As a child I was always told the dark could not hurt me, that the shadows creeping in the corners of my room were nothing more than just that, shadows. The sounds nothing more than the settling of our old home, creaking as it found comfort in the earth only to move again when it became restless, if ever so slightly. I would never sleep without closing the closet door, oh no; the door had to be shut tight. The darkness lurking inside needed to be held at bay, the whispers silenced. Rest would only come after I checked under the bed at least twice and quickly wrapped myself in the safety of the sheets (which no monster could penetrate), pulling them tight over my head.
I would never go down to the basement.
I had seen enough movies to know better, I had read enough stories to know what happens to little boys who wandered off into dark, dismal places alone. And there were stories, so many stories.

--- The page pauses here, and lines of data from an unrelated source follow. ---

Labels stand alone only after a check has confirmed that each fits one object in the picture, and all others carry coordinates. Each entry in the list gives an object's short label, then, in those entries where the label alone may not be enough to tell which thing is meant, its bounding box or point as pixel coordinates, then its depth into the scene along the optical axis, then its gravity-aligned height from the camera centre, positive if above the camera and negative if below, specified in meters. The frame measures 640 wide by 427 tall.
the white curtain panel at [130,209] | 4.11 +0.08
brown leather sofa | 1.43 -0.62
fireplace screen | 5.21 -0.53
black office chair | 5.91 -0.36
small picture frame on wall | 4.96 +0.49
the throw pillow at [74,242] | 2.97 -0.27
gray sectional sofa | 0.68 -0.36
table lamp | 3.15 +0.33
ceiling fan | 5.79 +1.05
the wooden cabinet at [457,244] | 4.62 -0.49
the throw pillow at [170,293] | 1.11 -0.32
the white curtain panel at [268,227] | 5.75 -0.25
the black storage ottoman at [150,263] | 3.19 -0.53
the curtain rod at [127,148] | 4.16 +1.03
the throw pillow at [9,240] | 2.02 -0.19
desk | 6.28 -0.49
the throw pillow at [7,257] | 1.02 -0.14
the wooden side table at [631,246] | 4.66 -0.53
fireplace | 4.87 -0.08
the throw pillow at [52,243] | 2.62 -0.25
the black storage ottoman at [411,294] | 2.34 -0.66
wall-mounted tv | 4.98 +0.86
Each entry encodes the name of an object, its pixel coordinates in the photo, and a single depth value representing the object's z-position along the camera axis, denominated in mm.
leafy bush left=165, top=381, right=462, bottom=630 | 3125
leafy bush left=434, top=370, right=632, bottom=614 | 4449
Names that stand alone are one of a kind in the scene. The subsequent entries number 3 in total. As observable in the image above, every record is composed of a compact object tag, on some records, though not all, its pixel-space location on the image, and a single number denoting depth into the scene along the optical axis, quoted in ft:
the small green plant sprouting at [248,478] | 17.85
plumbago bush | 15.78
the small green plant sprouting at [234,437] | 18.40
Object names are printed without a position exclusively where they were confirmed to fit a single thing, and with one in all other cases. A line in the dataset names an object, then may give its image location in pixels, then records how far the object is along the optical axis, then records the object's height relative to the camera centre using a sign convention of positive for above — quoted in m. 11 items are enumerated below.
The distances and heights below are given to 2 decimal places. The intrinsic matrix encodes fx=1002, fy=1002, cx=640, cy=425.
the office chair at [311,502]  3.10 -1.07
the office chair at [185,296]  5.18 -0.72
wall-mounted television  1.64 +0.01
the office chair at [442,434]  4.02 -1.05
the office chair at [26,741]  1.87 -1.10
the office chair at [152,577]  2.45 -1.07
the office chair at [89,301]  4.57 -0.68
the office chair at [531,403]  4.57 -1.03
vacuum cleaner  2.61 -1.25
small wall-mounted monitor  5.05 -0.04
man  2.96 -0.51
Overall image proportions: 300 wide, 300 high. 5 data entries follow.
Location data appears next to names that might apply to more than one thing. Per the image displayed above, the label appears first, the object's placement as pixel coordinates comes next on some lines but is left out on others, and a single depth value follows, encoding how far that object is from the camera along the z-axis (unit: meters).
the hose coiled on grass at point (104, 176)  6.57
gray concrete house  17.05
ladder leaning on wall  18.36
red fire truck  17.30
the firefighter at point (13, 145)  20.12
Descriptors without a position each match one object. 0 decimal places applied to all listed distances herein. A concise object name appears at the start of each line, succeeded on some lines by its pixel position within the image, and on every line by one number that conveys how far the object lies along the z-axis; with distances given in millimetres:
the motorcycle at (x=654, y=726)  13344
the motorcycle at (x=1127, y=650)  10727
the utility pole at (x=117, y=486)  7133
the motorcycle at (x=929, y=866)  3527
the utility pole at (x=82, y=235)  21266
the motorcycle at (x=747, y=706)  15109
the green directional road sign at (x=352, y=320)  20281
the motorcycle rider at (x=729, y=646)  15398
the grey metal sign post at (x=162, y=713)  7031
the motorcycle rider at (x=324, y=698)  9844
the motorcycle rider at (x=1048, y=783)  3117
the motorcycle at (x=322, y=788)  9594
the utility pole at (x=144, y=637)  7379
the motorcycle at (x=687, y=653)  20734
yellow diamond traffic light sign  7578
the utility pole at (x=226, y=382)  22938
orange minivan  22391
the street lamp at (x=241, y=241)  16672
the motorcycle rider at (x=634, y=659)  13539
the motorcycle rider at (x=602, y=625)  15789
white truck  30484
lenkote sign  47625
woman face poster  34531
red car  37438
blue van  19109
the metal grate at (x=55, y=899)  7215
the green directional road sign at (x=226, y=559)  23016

Reading was my sanctuary, a place where I could disappear for hours at a time, lost in the pages of a good book. It didn’t take long before I felt the urge to create my own.
I first began to write as a child, spinning tales of ghosts and gremlins, mystical places and people. For most of us, that’s where it begins—as children we have such wonderful imaginations, some of us have simply found it hard to grow up. I’ve spent countless hours trying to explain to friends and family why I enjoy it, why I would rather lock myself in a quiet little room and put pen to paper for hours at a time than throw around a baseball or simply watch television. Don’t get me wrong, sometimes I want to do just that, sometimes I wish for it, but even then the need to write is always there in the back of my mind, the characters are impatiently tapping their feet, waiting their turn, wanting to be heard. I wake in the middle of the night and reach for the pad beside my bed, sometimes scrawling page after page of their words, their lives. Then they’re quiet, if only for a little while. To stop would mean madness, or even worse—the calm, numbing sanity I see in others as they slip through the day without purpose. They don’t know what it’s like, they don’t understand. Something as simple as a pencil can open the door to a new world, can create life or experience death. Writing can take you to places you’ve never been, introduce you to people you’ve never met, take you back to when you first saw those shadows in your room, when you first heard the sounds mumbling ever so softly from your closet, and it can show you what uttered them. It can scare the hell out of you, and that’s when you know it’s good.